Cela dit je crois que la négation en bloc des accommodements raisonnables dans le sens culturel et religieux représente aussi une erreur et un glissement dangereux. Faudra-t-il déterminer alors que le port d’une chaine avec une croix « bien chrétienne » au cou constitue un symbole religieux à interdire dans nos institutions scolaires ? Si on peut mettre en cause des situations exigeant des frais supplémentaires dans les budgets déjà limités alloués aux institutions, ou encore des situations ou les enseignants et les programmes sont modifiés à l’encontre du principe, que j’endosse entièrement par ailleurs de la laïcité, il en va autrement lorsqu’il s’agit de la possibilité pour un individu d’afficher ses propres croyances, que ce soit par la manière de se coiffer ou des objets qu’il porte sur lui lorsque ces derniers ne représentent aucune menace et danger pour les autres. En d’autres mots, les institutions publiques ont le devoir de promouvoir la laïcité, mais pas d’interdire à une personne d’afficher ses croyances du fait qu’elle se trouve sur un lieu public et laïc.

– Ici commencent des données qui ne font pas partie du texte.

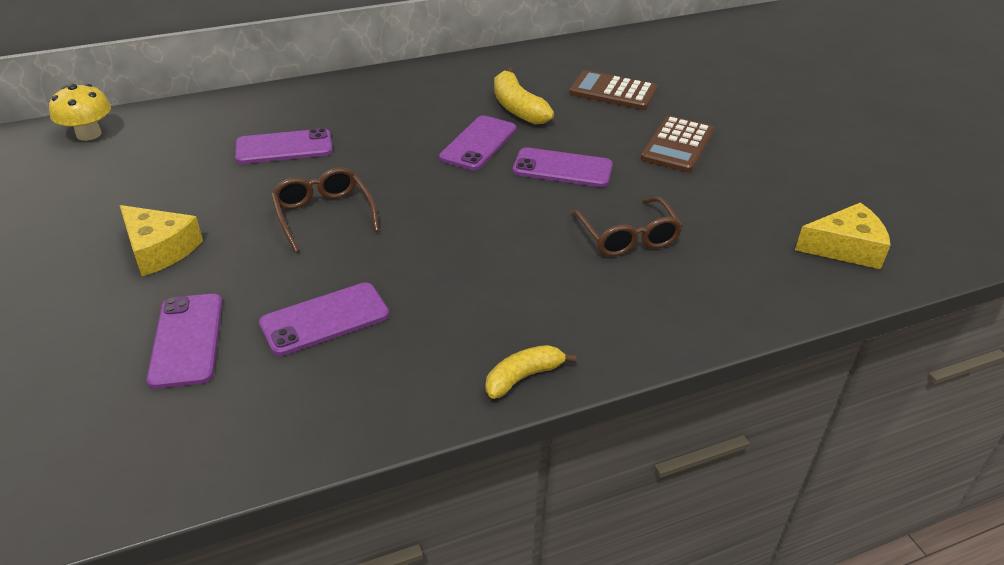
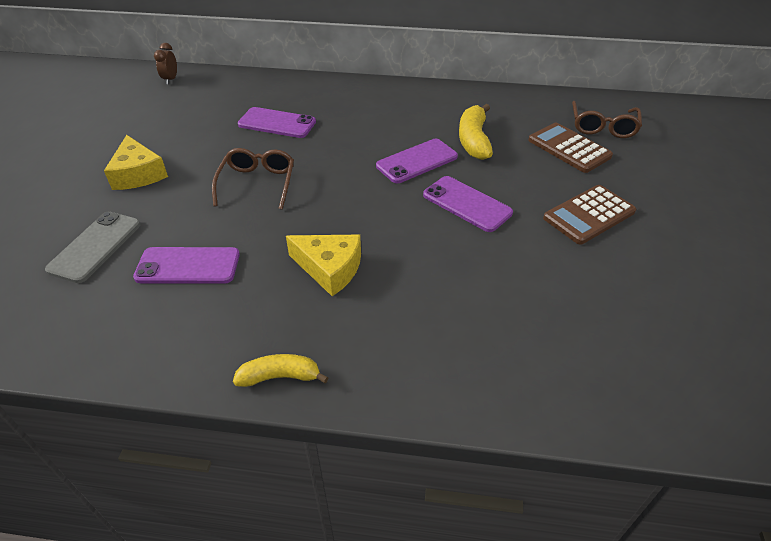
camera: 30 degrees right, 5 degrees up
yellow mushroom [49,84,111,141] -> brown clock [154,43,177,84]
purple phone [147,294,222,389] -> grey phone [45,212,141,283]
brown glasses [570,197,683,257] -> brown glasses moved to [572,101,642,138]
yellow cheese [795,203,890,269] -> yellow cheese moved to [286,235,361,296]

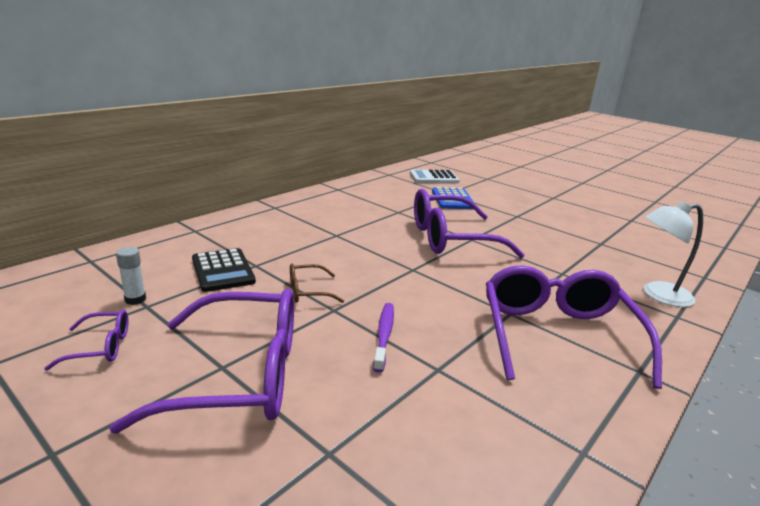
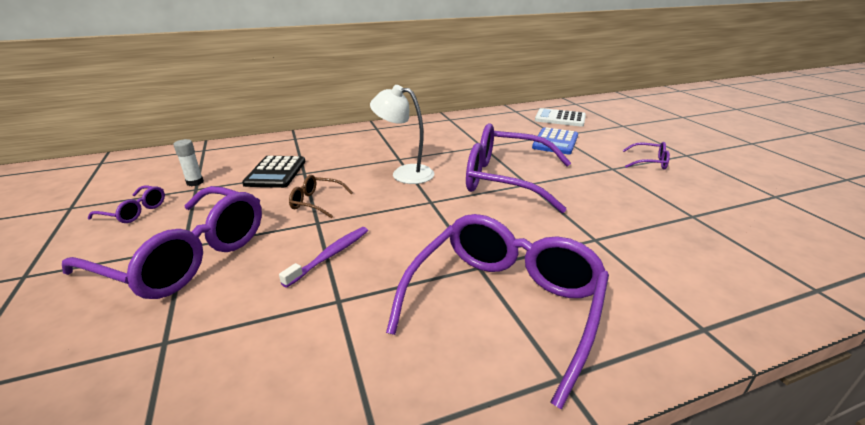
camera: 30 degrees right, 5 degrees up
white lamp [643,201,703,307] -> white lamp moved to [370,85,434,184]
none -> purple glasses [623,142,670,170]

Je crois qu’ici c’est le MLQ qui confond « liberté d’expression » avec « accommodement raisonnable » et que celui-ci peut être nécessaire pour permettre l’exercice de celui-là.

Le danger que je décèle dans l’attitude négative face aux accommodements raisonnables est lié au traitement de cette question sur une base strictement théorique qui ne tient pas compte d’une situation aussi réelle que nouvelle, soit l’immigration moderne et de la nécessité de favoriser l’intégration d’individus aux valeurs différentes de notre société de manière inclusive et non coercitive.

J’endosse entièrement par ailleurs la position du MLQ sur la nécessité d’officialiser et d’universaliser la laïcité de l’enseignement et des institutions publiques.